Among the identified lncRNAs, the differential expression of lncRNAs was not only affected by PEDV infection. There were also many differentially expressed lncRNAs identified between mock-infected cells of different culture times (Fig. 3B). This effect may be due to the time and spatial-temporal expression of lncRNAs. The expression of lncRNAs can be affected by many factors, such as cell type, tissue type, development stage, culture time and stimulants (Cabili et al., 2011, Gaiti et al., 2015, Guo et al., 2016, Hart and Goff, 2016, Pauli et al., 2012, Peng et al., 2010, Zhao et al., 2016). The reasons for this effect can be explained as above. Every life activity needs the participation of lncRNAs.

Previous studies focusing on virus-host interactions were mostly based on a protein-centric view. Since the discovery of miRNA and lncRNA, there has been increasing evidence suggesting that RNA could also directly or indirectly interact with viruses. Considering the large number and rapid transcription of RNA, these molecules may play a greater role in the regulating host-virus response. In this study, we first employed RNA-seq technology to identify lncRNAs differentially expressed during PEDV infection. Several lncRNAs potentially involved in the host response to PEDV infection were selected and identified by RT-qPCR. The JAK/STAT signaling pathway, cytokine-cytokine receptor interaction, MAPK signaling pathways, and NF-κB signaling pathway were found to be regulated during PEDV infection in our study and the proteome study (Lin et al., 2017). Our study further discovered a number of DE lncRNAs that are potentially involved in the TGF-beta signaling pathway, T cell receptor signaling pathway and intestinal immune network for IgA production. These data have provided novel targets for studies on host-virus interactions.

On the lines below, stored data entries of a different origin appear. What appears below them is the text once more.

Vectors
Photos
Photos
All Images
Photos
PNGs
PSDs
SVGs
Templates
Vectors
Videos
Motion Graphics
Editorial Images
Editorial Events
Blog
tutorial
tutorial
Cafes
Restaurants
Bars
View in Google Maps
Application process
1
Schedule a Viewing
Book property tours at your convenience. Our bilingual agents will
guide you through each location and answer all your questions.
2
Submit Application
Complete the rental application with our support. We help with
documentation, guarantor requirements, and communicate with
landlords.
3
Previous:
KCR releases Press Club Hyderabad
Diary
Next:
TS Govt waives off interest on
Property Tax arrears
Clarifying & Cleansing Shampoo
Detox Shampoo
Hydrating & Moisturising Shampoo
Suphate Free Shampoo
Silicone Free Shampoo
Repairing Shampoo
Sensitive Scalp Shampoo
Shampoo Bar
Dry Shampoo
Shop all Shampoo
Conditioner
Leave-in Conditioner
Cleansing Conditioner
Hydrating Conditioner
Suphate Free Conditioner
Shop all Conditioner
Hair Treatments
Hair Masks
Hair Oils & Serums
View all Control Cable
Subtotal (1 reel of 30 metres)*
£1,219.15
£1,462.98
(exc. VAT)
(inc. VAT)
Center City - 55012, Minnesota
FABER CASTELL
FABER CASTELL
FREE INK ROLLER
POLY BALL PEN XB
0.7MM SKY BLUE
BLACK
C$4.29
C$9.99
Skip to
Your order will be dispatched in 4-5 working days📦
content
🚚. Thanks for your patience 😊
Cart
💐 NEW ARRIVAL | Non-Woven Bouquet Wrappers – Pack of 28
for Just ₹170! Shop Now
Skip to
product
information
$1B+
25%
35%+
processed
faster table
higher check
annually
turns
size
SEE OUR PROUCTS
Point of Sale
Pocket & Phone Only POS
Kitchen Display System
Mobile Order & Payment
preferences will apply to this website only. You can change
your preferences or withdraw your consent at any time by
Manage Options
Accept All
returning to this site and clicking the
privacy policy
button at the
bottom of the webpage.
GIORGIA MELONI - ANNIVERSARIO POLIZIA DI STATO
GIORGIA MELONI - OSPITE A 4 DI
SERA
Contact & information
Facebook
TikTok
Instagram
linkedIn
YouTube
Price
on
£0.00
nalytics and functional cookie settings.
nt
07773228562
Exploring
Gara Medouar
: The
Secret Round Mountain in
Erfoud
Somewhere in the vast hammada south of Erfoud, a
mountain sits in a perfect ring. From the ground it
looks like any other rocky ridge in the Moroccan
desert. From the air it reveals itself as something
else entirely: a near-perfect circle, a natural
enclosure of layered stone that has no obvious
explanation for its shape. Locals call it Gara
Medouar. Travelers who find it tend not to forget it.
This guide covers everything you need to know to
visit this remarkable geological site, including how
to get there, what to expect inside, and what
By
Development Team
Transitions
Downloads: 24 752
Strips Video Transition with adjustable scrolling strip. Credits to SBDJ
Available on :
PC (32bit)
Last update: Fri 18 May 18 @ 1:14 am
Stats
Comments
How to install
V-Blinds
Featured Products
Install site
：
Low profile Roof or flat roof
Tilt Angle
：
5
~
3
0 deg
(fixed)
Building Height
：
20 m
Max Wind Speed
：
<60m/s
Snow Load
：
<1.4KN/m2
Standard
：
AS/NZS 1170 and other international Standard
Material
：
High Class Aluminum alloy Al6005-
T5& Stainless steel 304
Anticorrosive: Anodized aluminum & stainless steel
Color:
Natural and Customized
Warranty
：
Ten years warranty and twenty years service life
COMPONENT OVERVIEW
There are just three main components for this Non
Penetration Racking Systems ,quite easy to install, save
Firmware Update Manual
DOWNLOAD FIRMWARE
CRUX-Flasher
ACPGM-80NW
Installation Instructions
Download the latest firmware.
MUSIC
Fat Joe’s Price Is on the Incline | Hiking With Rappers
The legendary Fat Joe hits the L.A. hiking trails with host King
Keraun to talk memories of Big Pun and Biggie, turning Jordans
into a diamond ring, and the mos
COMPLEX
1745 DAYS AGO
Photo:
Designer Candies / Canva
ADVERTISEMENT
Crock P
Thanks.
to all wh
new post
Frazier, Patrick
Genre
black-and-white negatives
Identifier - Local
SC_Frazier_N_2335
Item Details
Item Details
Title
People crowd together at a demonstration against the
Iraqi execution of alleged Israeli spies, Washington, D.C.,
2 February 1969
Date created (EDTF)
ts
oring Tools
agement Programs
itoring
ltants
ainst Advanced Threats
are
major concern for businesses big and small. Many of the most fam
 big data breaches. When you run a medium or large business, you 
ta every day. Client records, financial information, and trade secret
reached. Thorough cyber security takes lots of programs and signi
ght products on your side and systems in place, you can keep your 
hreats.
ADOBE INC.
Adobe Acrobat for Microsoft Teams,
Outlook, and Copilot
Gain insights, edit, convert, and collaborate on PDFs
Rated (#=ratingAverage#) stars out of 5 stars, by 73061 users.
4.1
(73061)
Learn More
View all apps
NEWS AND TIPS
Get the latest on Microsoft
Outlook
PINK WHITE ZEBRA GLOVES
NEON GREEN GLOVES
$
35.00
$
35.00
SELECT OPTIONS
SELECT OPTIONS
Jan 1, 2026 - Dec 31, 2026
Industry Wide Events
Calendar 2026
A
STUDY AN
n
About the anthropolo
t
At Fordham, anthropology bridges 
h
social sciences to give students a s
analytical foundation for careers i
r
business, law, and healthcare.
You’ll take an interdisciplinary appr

Therefore, an RNA-centric view of virus-host interactions should also be considered for a better understanding of virus infection. To our knowledge, this study is the first to illustrate the expression profile of lncRNAs in newborn piglets against PEDV infection.

In conclusion, we characterized and identified the lncRNA expression profiles in PEDV-infected IPEC-J2 cells and newborn piglets and discovered a total of 6188 novel porcine lncRNAs, which would provide a basis for understanding the possible roles of lncRNA during virus-host interactions.